Wada is well aware that some superstar pitchers have gotten by without grade-A four-seam fastballs in the majors, but he knows from experience there is more to success in big leagues than playing skill.

"If you are throwing 160 (kilometers per hour) that's another story, but pitchers who throw between 145 and the low 150s are everywhere in the majors," Wada said. "A lot of those guys depend on a two-seamer and have ERAs from 3.0 to around 4.0 and that's considered to be pretty good."

"There have always been major leaguers who have really succeeded with less than the best stuff: Mark Buhrle, Greg Maddux, Tom Glavine and so on. Control is important, movement is important, changing speeds is important. If you can do that, I feel you can get major league hitters out. But what really hit home to me is the need to maintain your physical strength."

"To clear the hurdle of pitching on four or five days rest and on very tight schedules, the know-how in the majors is the best. If you lack the skill needed to clear those physical hurdles, your other skills don't mean a thing."

It is something the lefty knows too much about, having spent much of his time in the States rehabbing. Last season, he led the Pacific League in wins but missed the end of the season with elbow discomfort.

This year, all appeared to be right, but after winning his first two starts Wada felt stiffness in the elbow. He required surgery and missed nearly five months.

"Last season I was unable to make my last start in a close pennant race," he said. "This year, too, I've barely pitched, yet the team is here (in first place). I'm really happy and feel grateful to be here."

Not only did he make a speedy recovery, but according to Hawks closer Dennis Sarfate, Wada's fastball is better than it's been since he returned to Japan.

Although Wada believes the lessons he learned in the U.S. aided his comeback, he said his experience abroad has enriched his life outside the lines.

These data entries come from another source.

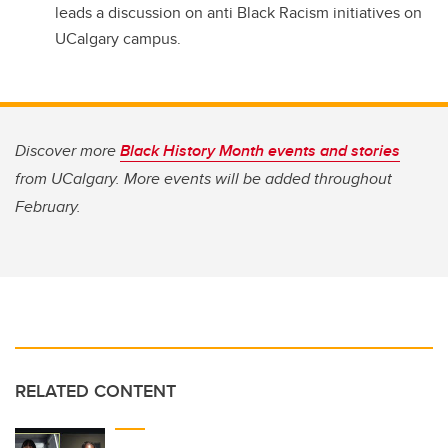
leads a discussion on anti Black Racism initiatives on
UCalgary campus.
Discover more
Black History Month events and stories
from UCalgary. More events will be added throughout
February.
RELATED CONTENT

"For a long time now, foreign players have been coming to Japan. They have had to be careful about so many things. When I went to the States, I was in the same boat, and many players over there were sympathetic. They looked out for me and could understand what I was going through," Wada said.

"And when I came back to Japan, I'd see foreign players and think, 'That's something I can do (for them).'"

"In my first stint in Japan, I was somewhat conscious about the foreign players' situation but I didn't look too carefully into it. But now, I want to go up to them and talk, go out to eat with them and have conversations. For my life, this (lesson) was a big thing."